WHAT IS REQUIRED:
Within the data below, find the string "كورسات" and return each line where it occurs.

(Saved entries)

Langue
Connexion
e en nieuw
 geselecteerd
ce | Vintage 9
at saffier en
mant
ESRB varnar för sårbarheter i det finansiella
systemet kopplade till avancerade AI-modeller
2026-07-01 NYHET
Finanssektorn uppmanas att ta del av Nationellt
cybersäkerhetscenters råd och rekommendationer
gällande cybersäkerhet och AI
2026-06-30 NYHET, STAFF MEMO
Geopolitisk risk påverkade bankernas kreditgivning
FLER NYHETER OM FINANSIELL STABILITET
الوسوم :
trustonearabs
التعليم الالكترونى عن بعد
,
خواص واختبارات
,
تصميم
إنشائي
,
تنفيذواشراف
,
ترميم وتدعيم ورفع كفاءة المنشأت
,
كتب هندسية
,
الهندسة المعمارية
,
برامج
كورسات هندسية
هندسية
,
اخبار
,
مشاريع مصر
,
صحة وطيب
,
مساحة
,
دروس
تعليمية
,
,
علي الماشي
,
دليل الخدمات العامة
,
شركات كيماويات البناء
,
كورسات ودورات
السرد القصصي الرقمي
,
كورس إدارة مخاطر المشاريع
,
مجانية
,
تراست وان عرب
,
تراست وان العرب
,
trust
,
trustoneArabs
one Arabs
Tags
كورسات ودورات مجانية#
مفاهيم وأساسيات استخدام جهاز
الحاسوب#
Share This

PROBLEM SOLUTION:
كورسات هندسية
كورسات ودورات
كورسات ودورات مجانية#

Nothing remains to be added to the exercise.